Il test è ormai uno strumento indispensabile e insostituibile in molti ambiti (ospedali, prigioni, istituzioni di custodia, uffici pubblici) in quanto fornisce una serie di indicazioni che aiutano a prendere decisioni, a verificare e a programmare il lavoro. Esso, quindi, non viene considerato come una sostituto dello psicologo, che ha, invece, il doveroso compito di interpretarne i dati e di integrarli ad altre informazioni e indicazioni, acquisite attraverso diverse modalità di assessment (anamnesi, colloquio clinico, rating scales, ecc…). Gli psicologi clinici, soprattutto, sono consapevoli che ai test non si può chiedere ciò che non sono in grado di fornire, ma solo informazioni riguardanti, di volta in volta, aspetti specifici della personalità di quei soggetti che hanno le stesse caratteristiche del campione originario di standardizzazione.

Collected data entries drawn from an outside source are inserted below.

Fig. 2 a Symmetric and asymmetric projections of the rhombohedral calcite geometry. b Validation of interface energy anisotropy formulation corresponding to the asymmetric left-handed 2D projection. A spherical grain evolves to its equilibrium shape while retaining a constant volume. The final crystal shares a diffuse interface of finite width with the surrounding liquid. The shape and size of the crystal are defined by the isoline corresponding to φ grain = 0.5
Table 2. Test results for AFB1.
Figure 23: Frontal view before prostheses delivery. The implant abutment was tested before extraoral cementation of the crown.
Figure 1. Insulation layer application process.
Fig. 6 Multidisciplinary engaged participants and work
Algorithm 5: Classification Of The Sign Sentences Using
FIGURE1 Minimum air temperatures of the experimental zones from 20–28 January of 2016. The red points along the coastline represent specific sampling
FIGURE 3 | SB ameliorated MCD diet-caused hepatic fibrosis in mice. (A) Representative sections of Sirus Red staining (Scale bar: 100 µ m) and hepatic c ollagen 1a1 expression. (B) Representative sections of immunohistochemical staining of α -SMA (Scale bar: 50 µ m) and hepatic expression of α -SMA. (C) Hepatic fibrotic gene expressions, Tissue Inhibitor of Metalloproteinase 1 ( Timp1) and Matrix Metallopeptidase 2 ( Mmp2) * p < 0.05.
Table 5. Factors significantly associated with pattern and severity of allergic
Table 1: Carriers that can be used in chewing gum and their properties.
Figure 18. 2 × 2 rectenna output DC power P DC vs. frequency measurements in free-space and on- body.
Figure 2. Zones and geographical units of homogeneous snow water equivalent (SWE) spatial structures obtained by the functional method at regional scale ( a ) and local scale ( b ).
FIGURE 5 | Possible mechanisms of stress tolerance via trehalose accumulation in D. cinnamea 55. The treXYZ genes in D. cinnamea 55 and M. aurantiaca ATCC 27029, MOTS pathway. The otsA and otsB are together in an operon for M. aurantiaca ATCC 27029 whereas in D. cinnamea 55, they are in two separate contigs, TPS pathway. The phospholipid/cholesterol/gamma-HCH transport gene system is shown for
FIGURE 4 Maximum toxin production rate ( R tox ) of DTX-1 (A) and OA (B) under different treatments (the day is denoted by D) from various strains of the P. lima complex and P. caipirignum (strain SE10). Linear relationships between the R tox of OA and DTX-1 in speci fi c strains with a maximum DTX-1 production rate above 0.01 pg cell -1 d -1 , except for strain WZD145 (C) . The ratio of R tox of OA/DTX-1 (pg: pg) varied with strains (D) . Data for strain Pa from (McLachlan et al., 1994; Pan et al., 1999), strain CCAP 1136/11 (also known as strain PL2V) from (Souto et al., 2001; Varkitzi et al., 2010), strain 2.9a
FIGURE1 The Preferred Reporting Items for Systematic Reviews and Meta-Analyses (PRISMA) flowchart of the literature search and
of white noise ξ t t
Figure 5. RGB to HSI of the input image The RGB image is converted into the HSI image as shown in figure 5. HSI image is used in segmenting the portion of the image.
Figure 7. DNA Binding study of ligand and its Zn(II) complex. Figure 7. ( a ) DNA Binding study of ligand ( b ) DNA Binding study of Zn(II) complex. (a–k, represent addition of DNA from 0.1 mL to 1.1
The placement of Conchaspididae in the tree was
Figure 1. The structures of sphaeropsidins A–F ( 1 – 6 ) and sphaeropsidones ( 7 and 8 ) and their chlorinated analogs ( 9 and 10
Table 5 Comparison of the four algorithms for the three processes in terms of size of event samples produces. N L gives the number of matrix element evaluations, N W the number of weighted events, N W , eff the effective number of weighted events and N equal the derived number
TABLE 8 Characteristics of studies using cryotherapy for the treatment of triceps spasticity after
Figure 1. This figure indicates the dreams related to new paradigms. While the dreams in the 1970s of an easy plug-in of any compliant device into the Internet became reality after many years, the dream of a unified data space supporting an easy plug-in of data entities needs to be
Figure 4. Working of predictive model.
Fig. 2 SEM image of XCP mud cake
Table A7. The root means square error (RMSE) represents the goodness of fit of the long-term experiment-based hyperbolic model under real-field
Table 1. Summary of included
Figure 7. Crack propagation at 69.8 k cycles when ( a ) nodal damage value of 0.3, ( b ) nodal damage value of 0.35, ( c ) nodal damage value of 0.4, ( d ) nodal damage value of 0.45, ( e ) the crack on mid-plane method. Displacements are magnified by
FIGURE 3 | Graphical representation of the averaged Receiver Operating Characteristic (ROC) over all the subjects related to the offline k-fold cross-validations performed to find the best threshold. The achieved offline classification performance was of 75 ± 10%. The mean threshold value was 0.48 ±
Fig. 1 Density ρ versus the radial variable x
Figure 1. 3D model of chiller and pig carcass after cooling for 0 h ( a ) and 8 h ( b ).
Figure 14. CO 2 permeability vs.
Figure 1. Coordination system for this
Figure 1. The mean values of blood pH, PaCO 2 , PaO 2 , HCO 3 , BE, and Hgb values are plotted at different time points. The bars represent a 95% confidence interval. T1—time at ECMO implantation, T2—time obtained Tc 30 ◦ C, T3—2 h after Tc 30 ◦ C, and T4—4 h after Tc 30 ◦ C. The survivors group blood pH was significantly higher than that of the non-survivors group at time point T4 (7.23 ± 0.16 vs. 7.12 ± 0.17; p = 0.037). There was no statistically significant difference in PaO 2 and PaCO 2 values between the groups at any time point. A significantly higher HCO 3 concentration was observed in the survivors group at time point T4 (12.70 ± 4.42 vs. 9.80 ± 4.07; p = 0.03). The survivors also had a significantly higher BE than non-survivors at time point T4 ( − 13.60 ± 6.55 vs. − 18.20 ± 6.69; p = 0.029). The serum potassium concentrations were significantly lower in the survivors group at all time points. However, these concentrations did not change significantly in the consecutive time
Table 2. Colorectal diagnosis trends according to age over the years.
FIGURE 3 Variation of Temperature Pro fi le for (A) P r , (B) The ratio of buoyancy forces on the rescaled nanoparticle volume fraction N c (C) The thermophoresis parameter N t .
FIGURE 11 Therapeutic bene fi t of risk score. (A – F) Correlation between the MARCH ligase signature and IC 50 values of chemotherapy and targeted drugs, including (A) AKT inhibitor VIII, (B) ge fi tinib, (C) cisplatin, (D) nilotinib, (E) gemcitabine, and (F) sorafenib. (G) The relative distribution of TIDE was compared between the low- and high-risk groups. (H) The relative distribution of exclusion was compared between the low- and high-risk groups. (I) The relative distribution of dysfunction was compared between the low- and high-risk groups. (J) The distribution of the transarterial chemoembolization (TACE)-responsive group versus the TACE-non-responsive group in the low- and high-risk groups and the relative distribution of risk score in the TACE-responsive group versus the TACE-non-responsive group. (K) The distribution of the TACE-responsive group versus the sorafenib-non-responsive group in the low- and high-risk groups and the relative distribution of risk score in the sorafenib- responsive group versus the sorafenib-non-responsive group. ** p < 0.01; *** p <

In questo momento nessuno psicologo, ben informato sulle potenzialità e sui limiti dei test, si affiderebbe a procedure di assessment e di diagnosi basate unicamente su rilevazioni psicometriche, ma ne integrerebbe validità e rilevanza attraverso le varie forme dell’osservazione e dell’analisi clinica.
I test, quindi, continuano a essere considerati strumenti scientifici e utili per raccogliere informazioni psicologiche che vanno, comunque, valutate all’interno di uno specifico quadro teorico di riferimento.
E’ ormai accertato il fatto che un singolo test, pur se correttamente usato, rischia di fornire informazioni parziali e potenzialmente inattendibili. L’impiego di batterie, composte da diversi reattivi e il riscontro dei risultati dei test con quelli ottenuti attraverso l’impiego di altri strumenti clinici (il colloquio, ma anche l’osservazione familiare, la raccolta dei dati amnestici ecc…), rappresentano una cautela indispensabile I test, infatti, non sono strumenti asettici, che possono essere impiegati in qualsiasi contesto. Il cosiddetto laboratory prescription testing, cioè l’uso dei test, come se fossero esami del sangue o radiografie, è alla base dell’inattendibilità di molte diagnosi testologiche. A questo proposito si verificano spesso delle diatribe fra psicologi e psichiatri sull’utilità dei test, dove spesso lo psicologo non riesce a esprimere comprensibilmente ciò che il test gli ha consentito di capire e lo psichiatra che non ha alcuna voglia di ascoltare pareri diversi dal proprio. Attualmente, infatti, si è ripreso a considerare l’importanza e la necessità di una ridefinizione dell’uso corretto dei test in modo da coniugare il progresso scientifico, l’esigenze di qualità della prestazione, i test quindi non dovrebbero mai rappresentare una scorciatoia conoscitiva, ma essere un strumento di ausilio e non di sostituzione della diagnosi psicologica.